As part of your training contract, you may have the opportunity to work on secondment with a client’s in-house legal team or in one of your firm’s international offices. Both experiences offer a great opportunity to broaden your horizons and gain life experience. They also help you to develop skills that firms value.
Spending up to six months working in-house with a client will help you to understand the law in a business context. As a solicitor, legal knowledge is essential, but as Paul Gascoyne, graduate recruitment manager at Shearman & Sterling, makes clear: “Many of our clients are businesses and we are giving them business advice as well as legal advice.”
Firms view commercial awareness as a vital trait. Jonathan Angell, partner at Dechert, defines this as “thinking about the consequences, the wider issues and the implications from a business perspective, not just a legal perspective”.
Working alongside a client’s in-house lawyers is a great way to experience the business environment. You also gain a broader knowledge of developments within an industry relevant to your firm. As Ian Edwards, partner at Bird & Bird points out: “We at Bird & Bird are very conscious that you can’t give legal advice in a vacuum.”
You will find yourself working with people who are not lawyers and have different knowledge, skills and priorities. Spending time in-house will help you to appreciate the client perspective, the type of advice needed and effective ways to communicate. James Needham, partner at Shoosmiths, feels that a key skill is mastering how to tailor advice in a way that is engaging to the client: “It’s having a regard for how businesses operate and how clients receive advice in a way that they can then apply to their own business.”
As well as developing awareness and communication skills, you also get the chance to build working relationships. When you return to your firm, you can apply the insights and experience gained to help yourself, and your colleagues, work more effectively with clients. As a trainee at Womble Bond Dickinson explains, a secondment is "a great opportunity to learn more about our clients and their needs from an in-house perspective."
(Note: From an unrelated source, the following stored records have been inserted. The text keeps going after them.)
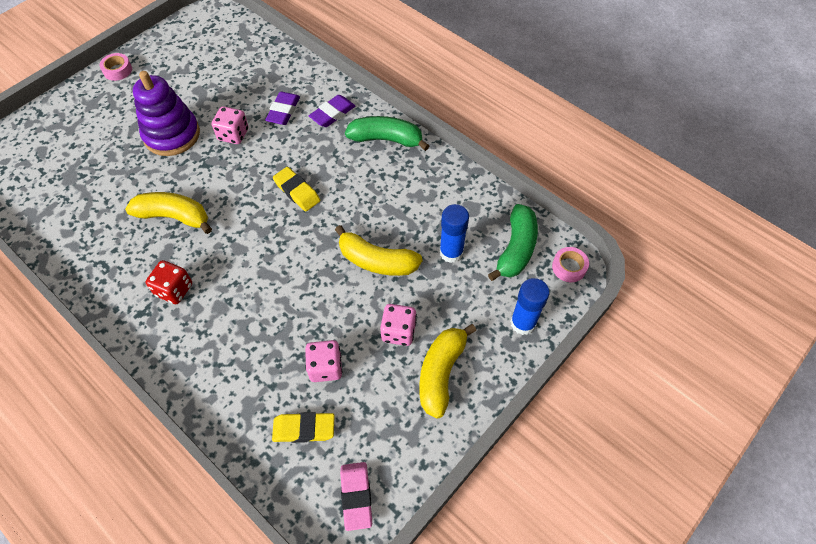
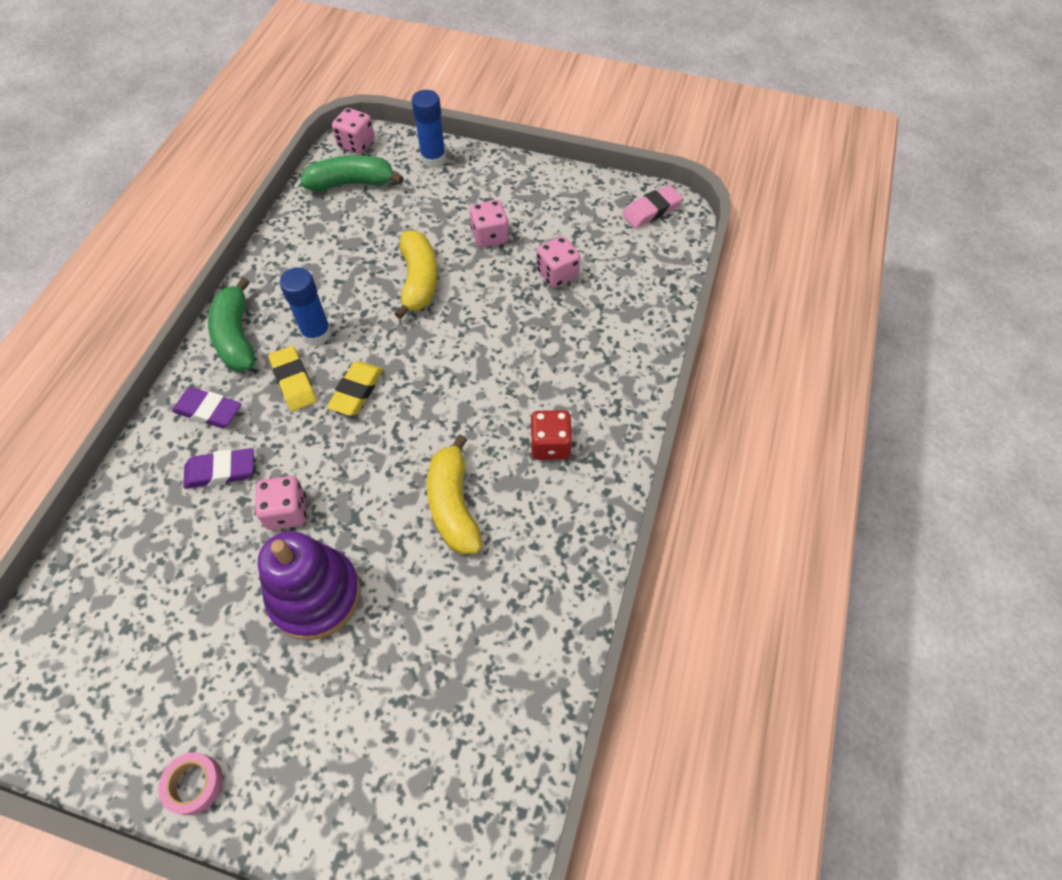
camera: 115 degrees left, 0 degrees up
(304, 429) = (622, 265): yellow eraser -> yellow eraser (294, 381)
(441, 373) = (513, 195): yellow banana -> none
(451, 252) = (379, 227): blue glue stick -> blue glue stick (316, 333)
(569, 267) = (356, 144): pink tape -> pink dice

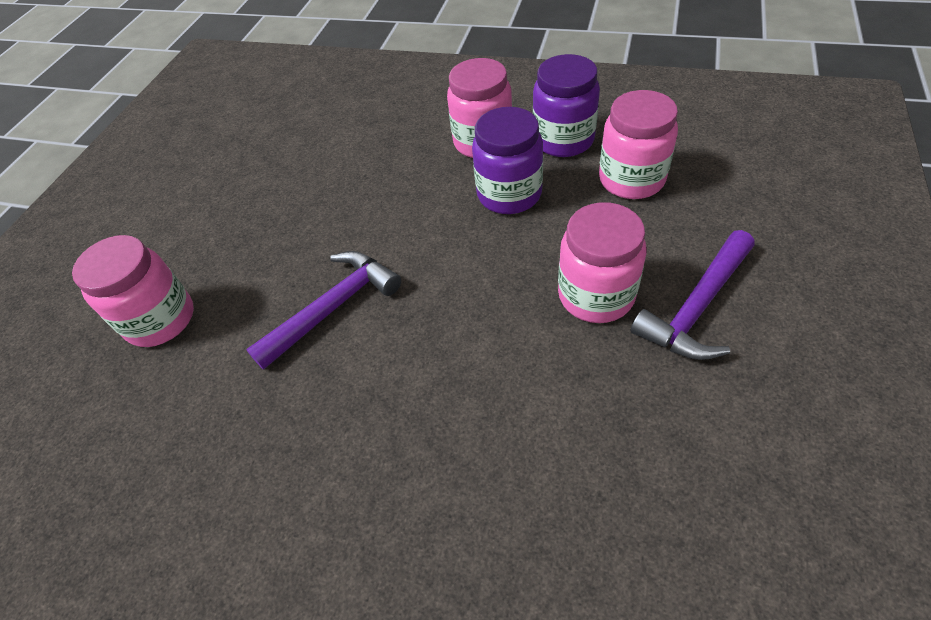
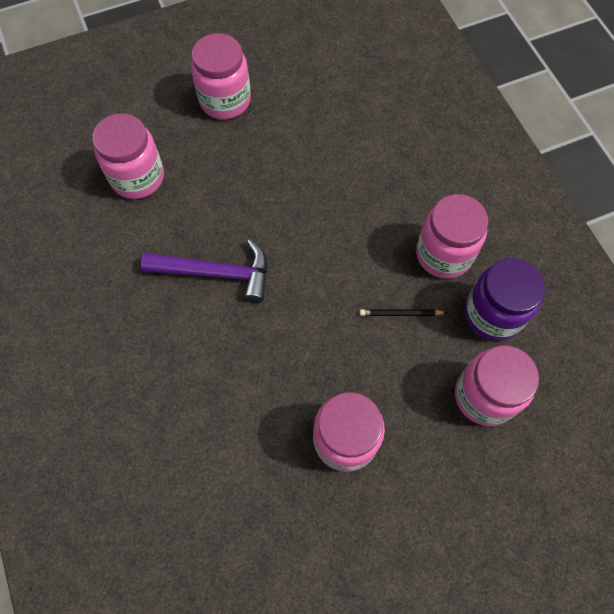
camera: 45 degrees right, 15 degrees up
(177, 208) = (225, 100): none -> pink jar
(509, 194) = (401, 313): purple jar -> black pencil
(696, 308) = (382, 517): purple hammer -> none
If you are training with a firm with a large global presence, you may be offered the opportunity to spend time working in an overseas office. White & Case has 44 offices in 30 countries and encourages all trainees to take up international opportunities. It offers secondments in 13 locations and will match trainees based on preference, location, practice area and availability. Christina Churchman, head of graduate resourcing & development at White & Case, says: “Working abroad will offer a trainee invaluable international experience, working on cross-border matters. They will also gain a deeper understanding of different markets and jurisdictions.”
Lawyers at international firms often find themselves liaising with colleagues and clients across the world on complex cases involving different national laws. Any insights you gain through a secondment will help your development and benefit your firm. Large global firms will have the most opportunities, but other firms may be able to offer experience with overseas law firms they work with as preferred suppliers.
Working in-house with a client can help you develop commercial awareness, and spending time in an overseas office will improve your understanding of international law. Whichever option you take, you will meet new people from a variety of backgrounds and gain experience that should help you become a better lawyer.